Nothingman / 2007-10-22 12:39:15 /
Niestety nie znalazłem tego numeru opisującego rejestrację zabytku ze złomu.
Gnieciuch / 2007-10-22 13:00:43 /
Łatwiej będzie zarejestrować zabytkowy samochód
Mniej dokumentów i zbędnych formalności przy rejestracji czeka kolekcjonerów starych pojazdów
Wystarczy, że wojewódzki konserwator zabytków wyda zaświadczenie o stanie auta, a wydział komunikacji będzie musiał je zarejestrować. To jedna ze zmian w kodeksie drogowym uchwalonych wczoraj przez Sejm.
Głównym celem projektu przygotowanego przez komisję „Przyjazne państwo” było ułatwienie życia miłośnikom starych aut. Pojazdy mają często po kilkadziesiąt lat i nierzadko brakuje im wymaganych przez kodeks drogowy do rejestracji dokumentów. Są sprawniejsze niż niejeden jeżdżący po drogach samochód, a nie mogą zostać dopuszczone do ruchu. Celem nowelizacji jest więc ułatwienie rejestracji pojazdów zabytkowych.
W noweli rozszerzona została definicja pojazdów zabytkowych na samochody znajdujące się w kolekcji muzealiów. Dziś pojazd zabytkowy, który jest wpisany do księgi muzealiów, nie może być jednocześnie wpisany do rejestru zabytków. Oznacza to, że takie auto nie może być zarejestrowane, czyli dopuszczone do ruchu. Cierpieli na tym miłośnicy starych aut. Nowe przepisy mają też umożliwić rejestrację pojazdów historycznych, których unikalność została potwierdzona przez rzeczoznawcę. Taki pojazd musi jednak liczyć co najmniej 25 lat.
Dotychczas pojazdy te nie mogły być zarejestrowane, obowiązywał bowiem formalny wymóg – dany model nie mógł być produkowany od 15 lat. Tymczasem niektóre koncerny wznawiały produkcję starych modeli, nie zmieniając ich nazwy – np. Volkswagen garbus, Renault 4. Znowelizowane przepisy dopuszczają zarejestrowanie zabytkowego pojazdu, nawet gdy jego właściciel nie posiada dowodu rejestracyjnego (został zagubiony, np. w czasie wojny lub w innych sytuacjach, w których jego odnalezienie jest niemożliwe).
– To pozwoli na lepszą ochronę pojazdów zabytkowych – twierdzą autorzy projektu. Brak dowodu – jak sprawdzili – jest jedną z najczęstszych przeszkód w rejestracji.

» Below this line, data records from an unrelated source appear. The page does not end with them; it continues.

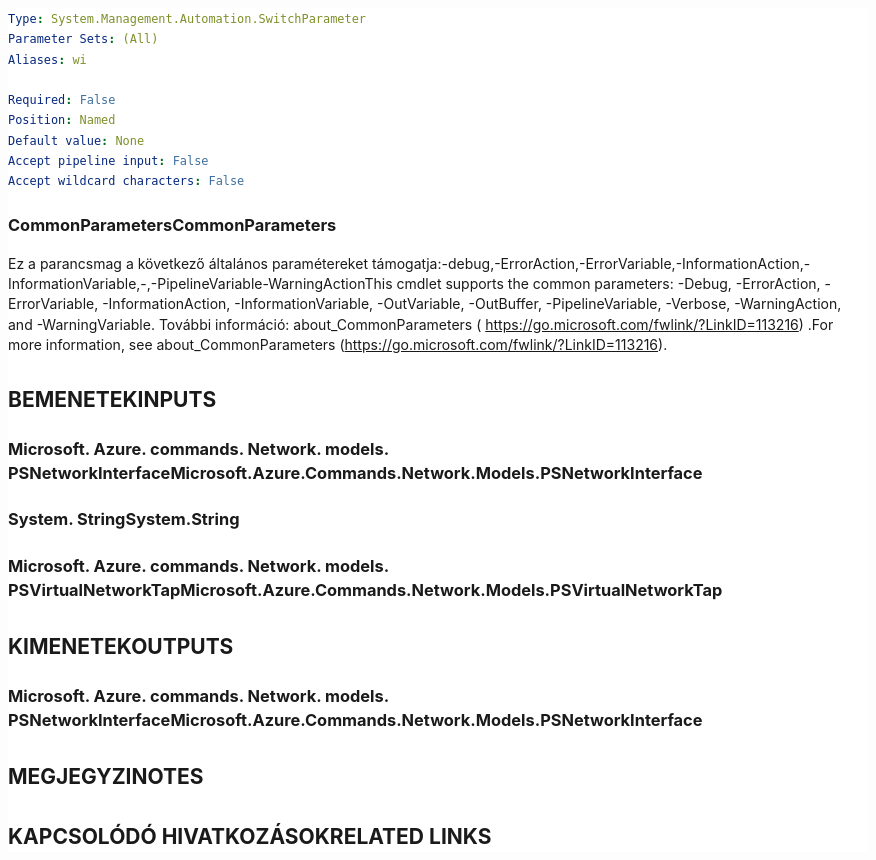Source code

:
 ```yaml
Type: System.Management.Automation.SwitchParameter
Parameter Sets: (All)
Aliases: wi

Required: False
Position: Named
Default value: None
Accept pipeline input: False
Accept wildcard characters: False
```

### <span data-ttu-id="50d00-131">CommonParameters</span><span class="sxs-lookup"><span data-stu-id="50d00-131">CommonParameters</span></span>
<span data-ttu-id="50d00-132">Ez a parancsmag a következő általános paramétereket támogatja:-debug,-ErrorAction,-ErrorVariable,-InformationAction,-InformationVariable,-,-PipelineVariable-WarningAction</span><span class="sxs-lookup"><span data-stu-id="50d00-132">This cmdlet supports the common parameters: -Debug, -ErrorAction, -ErrorVariable, -InformationAction, -InformationVariable, -OutVariable, -OutBuffer, -PipelineVariable, -Verbose, -WarningAction, and -WarningVariable.</span></span> <span data-ttu-id="50d00-133">További információ: about_CommonParameters ( https://go.microsoft.com/fwlink/?LinkID=113216) .</span><span class="sxs-lookup"><span data-stu-id="50d00-133">For more information, see about_CommonParameters (https://go.microsoft.com/fwlink/?LinkID=113216).</span></span>

## <span data-ttu-id="50d00-134">BEMENETEK</span><span class="sxs-lookup"><span data-stu-id="50d00-134">INPUTS</span></span>

### <span data-ttu-id="50d00-135">Microsoft. Azure. commands. Network. models. PSNetworkInterface</span><span class="sxs-lookup"><span data-stu-id="50d00-135">Microsoft.Azure.Commands.Network.Models.PSNetworkInterface</span></span>

### <span data-ttu-id="50d00-136">System. String</span><span class="sxs-lookup"><span data-stu-id="50d00-136">System.String</span></span>

### <span data-ttu-id="50d00-137">Microsoft. Azure. commands. Network. models. PSVirtualNetworkTap</span><span class="sxs-lookup"><span data-stu-id="50d00-137">Microsoft.Azure.Commands.Network.Models.PSVirtualNetworkTap</span></span>

## <span data-ttu-id="50d00-138">KIMENETEK</span><span class="sxs-lookup"><span data-stu-id="50d00-138">OUTPUTS</span></span>

### <span data-ttu-id="50d00-139">Microsoft. Azure. commands. Network. models. PSNetworkInterface</span><span class="sxs-lookup"><span data-stu-id="50d00-139">Microsoft.Azure.Commands.Network.Models.PSNetworkInterface</span></span>

## <span data-ttu-id="50d00-140">MEGJEGYZI</span><span class="sxs-lookup"><span data-stu-id="50d00-140">NOTES</span></span>

## <span data-ttu-id="50d00-141">KAPCSOLÓDÓ HIVATKOZÁSOK</span><span class="sxs-lookup"><span data-stu-id="50d00-141">RELATED LINKS</span></span>
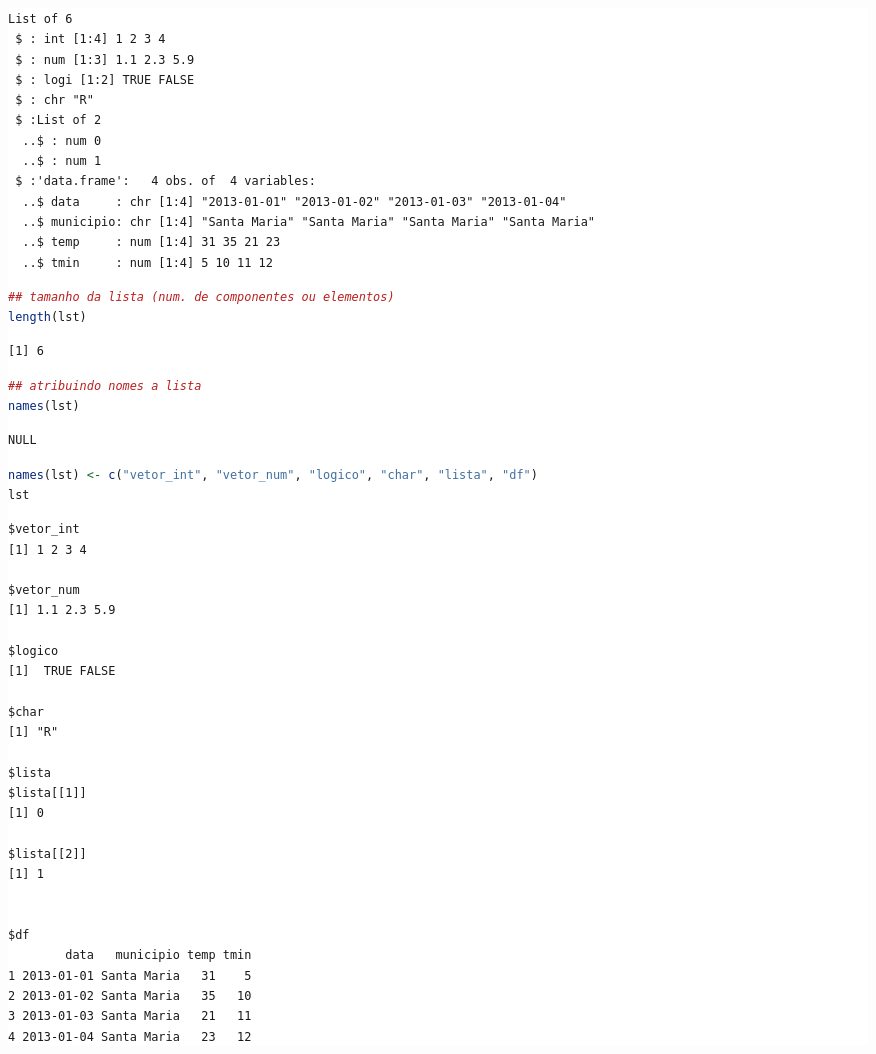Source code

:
 ```
List of 6
 $ : int [1:4] 1 2 3 4
 $ : num [1:3] 1.1 2.3 5.9
 $ : logi [1:2] TRUE FALSE
 $ : chr "R"
 $ :List of 2
  ..$ : num 0
  ..$ : num 1
 $ :'data.frame':	4 obs. of  4 variables:
  ..$ data     : chr [1:4] "2013-01-01" "2013-01-02" "2013-01-03" "2013-01-04"
  ..$ municipio: chr [1:4] "Santa Maria" "Santa Maria" "Santa Maria" "Santa Maria"
  ..$ temp     : num [1:4] 31 35 21 23
  ..$ tmin     : num [1:4] 5 10 11 12
```

```r
## tamanho da lista (num. de componentes ou elementos)
length(lst)
```

```
[1] 6
```

```r
## atribuindo nomes a lista
names(lst) 
```

```
NULL
```

```r
names(lst) <- c("vetor_int", "vetor_num", "logico", "char", "lista", "df")
lst
```

```
$vetor_int
[1] 1 2 3 4

$vetor_num
[1] 1.1 2.3 5.9

$logico
[1]  TRUE FALSE

$char
[1] "R"

$lista
$lista[[1]]
[1] 0

$lista[[2]]
[1] 1


$df
        data   municipio temp tmin
1 2013-01-01 Santa Maria   31    5
2 2013-01-02 Santa Maria   35   10
3 2013-01-03 Santa Maria   21   11
4 2013-01-04 Santa Maria   23   12
```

Nowe przepisy dopuszczają rejestrację na podstawie zaświadczenia wydanego przez wojewódzkiego konserwatora zabytków.
Zmienione prawo ma szansę wejść w życie jeszcze w tym roku (posłowie przewidzieli 14-dniowe vacatio legis). Teraz trafi do Senatu.
Rzeczpospolita
Zapomniałes podać źródło cytatu :) np.:
http://www.rp.pl/artykul/69118,205425_Latwiej_bedzie_zarejestrowac_zabytkowy_samochod.html
pzdr
ps. ktoś już o tym pisał na capri.pl - 16.10.
no na dole jest rzeczpospolita, wszystko jedno właśnie stąd przekopiowałem.
też to dzisiaj czytałem w rzepie i miałem właśnie o tym napisać
brzezin / 2008-10-17 17:32:54 /
Mam pytanie czy ktoś z naszych forumowiczów przerabiał temat po nowelizacji ustawy czuli rejestracja zabytkowego pojazdu bez dowodu rejestracyjnego. Chciał bym się dowiedzieć jak to wygląda szczegółowo, czy są jakieś problemy lub coś z tym związanego ??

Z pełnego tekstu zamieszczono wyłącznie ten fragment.